Tasks to perform:
1. Using the post on negative array indexes, answer each question on its own line:
(a) What problem did the writer run into with arrays?
(b) In the style of which languages did the writer want to ask for the last values?
(c) What value does the query SELECT a[-1] FROM blah return?
2. For each statement, decide whether the post on negative array indexes agrees with it. Answer yes or no and quote the words of the post that decide it.
(a) The writer says no workarounds exist for the problem.
(b) The patch adds support for negative index values when fetching elements from an array.
(c) The INSERT statement took 11.357 ms.
3. In the post on negative array indexes, transcribe the stretch from "I was still" through "from an array." word for word.
[Document excerpt — start]
Support for negative index values in array fetching

Started by Valtonen, Hannuabout 15 years ago11 messages
#1Valtonen, Hannu
hannu.valtonen@hut.fi
1 attachment(s)

Hi,

I ran into the problem of getting the last n elements out of an array
and while some workarounds do exist:
(http://stackoverflow.com/questions/2949881/getting-the-last-element-of-a-postgres-array-declaratively)
I was still annoyed that I couldn't just ask for the last n values in an
array Python/Perl style.

Here's a patch to add support for negative index values in fetching
elements from an array.

i.e.

postgres=# CREATE TABLE blah (a int[]);
CREATE TABLE
Time: 11.357 ms
postgres=# INSERT INTO blah (a) VALUES (ARRAY[1,2,3,4,5,6,7,8,9,10]);
INSERT 0 1
Time: 1.282 ms
postgres=# SELECT a[-1] FROM blah;
a
----
10
(1 row)
[Document excerpt — finish]
[Information given — start]
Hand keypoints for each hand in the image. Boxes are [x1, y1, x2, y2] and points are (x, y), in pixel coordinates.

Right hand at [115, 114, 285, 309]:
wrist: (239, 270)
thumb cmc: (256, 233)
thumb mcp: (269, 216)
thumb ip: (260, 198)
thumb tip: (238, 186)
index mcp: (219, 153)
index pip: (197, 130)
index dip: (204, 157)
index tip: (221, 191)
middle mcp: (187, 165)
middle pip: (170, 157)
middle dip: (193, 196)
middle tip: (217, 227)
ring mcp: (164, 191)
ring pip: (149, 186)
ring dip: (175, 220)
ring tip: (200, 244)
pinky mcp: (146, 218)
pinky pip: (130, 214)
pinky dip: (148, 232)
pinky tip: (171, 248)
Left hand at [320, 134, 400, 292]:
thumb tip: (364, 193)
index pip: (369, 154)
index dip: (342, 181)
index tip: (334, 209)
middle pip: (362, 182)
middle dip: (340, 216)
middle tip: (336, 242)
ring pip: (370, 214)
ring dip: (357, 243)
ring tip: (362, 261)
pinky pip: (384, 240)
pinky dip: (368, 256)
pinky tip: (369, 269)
[Information given — finish]
[Information given — start]
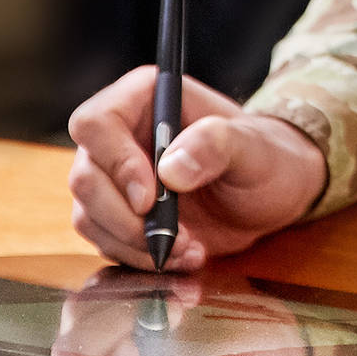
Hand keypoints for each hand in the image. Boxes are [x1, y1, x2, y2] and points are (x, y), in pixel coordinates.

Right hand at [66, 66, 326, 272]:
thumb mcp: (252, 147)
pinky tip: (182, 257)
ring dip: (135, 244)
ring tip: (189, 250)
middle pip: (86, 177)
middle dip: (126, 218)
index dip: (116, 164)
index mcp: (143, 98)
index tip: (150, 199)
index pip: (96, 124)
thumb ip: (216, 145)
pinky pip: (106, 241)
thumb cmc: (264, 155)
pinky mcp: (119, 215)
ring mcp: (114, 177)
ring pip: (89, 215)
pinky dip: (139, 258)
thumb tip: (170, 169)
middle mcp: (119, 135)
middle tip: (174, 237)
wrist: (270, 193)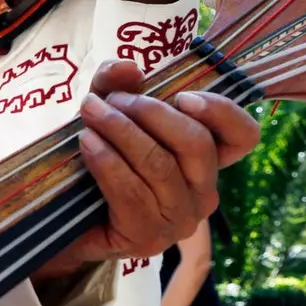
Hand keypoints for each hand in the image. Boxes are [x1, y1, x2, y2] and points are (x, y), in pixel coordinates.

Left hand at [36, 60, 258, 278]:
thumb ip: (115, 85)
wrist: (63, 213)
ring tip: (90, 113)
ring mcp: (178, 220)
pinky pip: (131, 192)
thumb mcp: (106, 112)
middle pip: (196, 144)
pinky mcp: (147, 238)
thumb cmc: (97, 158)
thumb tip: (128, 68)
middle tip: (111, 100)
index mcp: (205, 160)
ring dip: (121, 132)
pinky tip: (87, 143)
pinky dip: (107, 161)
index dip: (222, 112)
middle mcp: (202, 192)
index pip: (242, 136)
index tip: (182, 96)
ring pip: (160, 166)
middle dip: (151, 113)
[Information given — finish]
Solutions in order:
1.
(a) Getting the last n elements out of an array.
(b) Python and Perl.
(c) 10

2.
(a) No: "while some workarounds do exist"
(b) Yes: "Here's a patch to add support for negative index values in fetching elements from an array."
(c) No: "Time: 1.282 ms"

3.
I was still annoyed that I couldn't just ask for the last n values in an
array Python/Perl style.

Here's a patch to add support for negative index values in fetching
elements from an array.